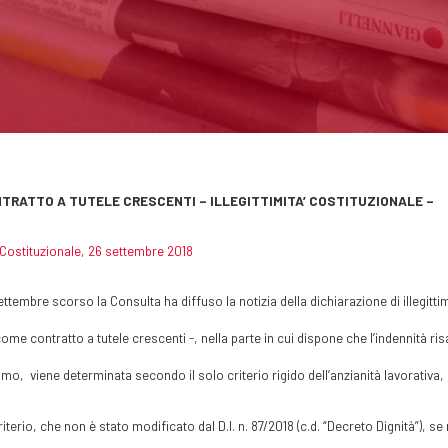
NTRATTO A TUTELE CRESCENTI – ILLEGITTIMITA’ COSTITUZIONALE –
Costituzionale, 26 settembre 2018
settembre scorso la Consulta ha diffuso la notizia della dichiarazione di illegitti
ome contratto a tutele crescenti -, nella parte in cui dispone che l’indennità ris
ttimo, viene determinata secondo il solo criterio rigido dell’anzianità lavorativa,
riterio, che non è stato modificato dal D.l. n. 87/2018 (c.d. “Decreto Dignità”), se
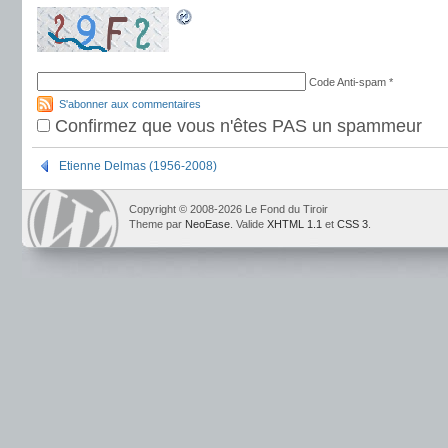
Code Anti-spam
*
S'abonner aux commentaires
Confirmez que vous n'êtes PAS un spammeur
Etienne Delmas (1956-2008)
Copyright © 2008-2026 Le Fond du Tiroir
Theme par
NeoEase
. Valide
XHTML 1.1
et
CSS 3
.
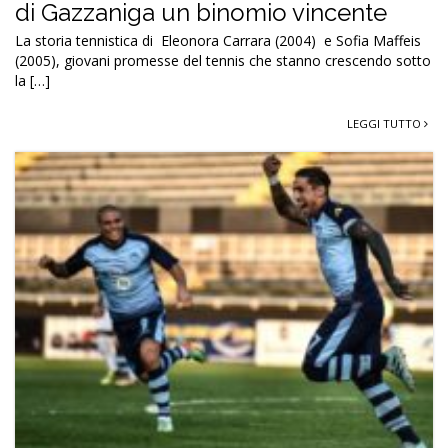
di Gazzaniga un binomio vincente
La storia tennistica di Eleonora Carrara (2004) e Sofia Maffeis
(2005), giovani promesse del tennis che stanno crescendo sotto
la […]
LEGGI TUTTO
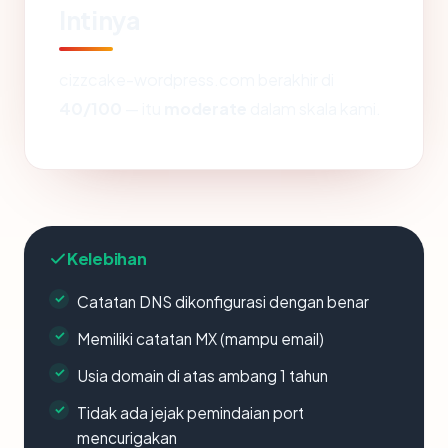
Intinya
cizzcake-wordpress.com berakhir di
40/100
— itu
moderate
dalam skala kami.
Kelebihan
Catatan DNS dikonfigurasi dengan benar
Memiliki catatan MX (mampu email)
Usia domain di atas ambang 1 tahun
Tidak ada jejak pemindaian port
mencurigakan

....................

WHAT IS EXPECTED ::
Nothing but a number should be returned: how many lines of the listing include "settembre".

REPLY ::
2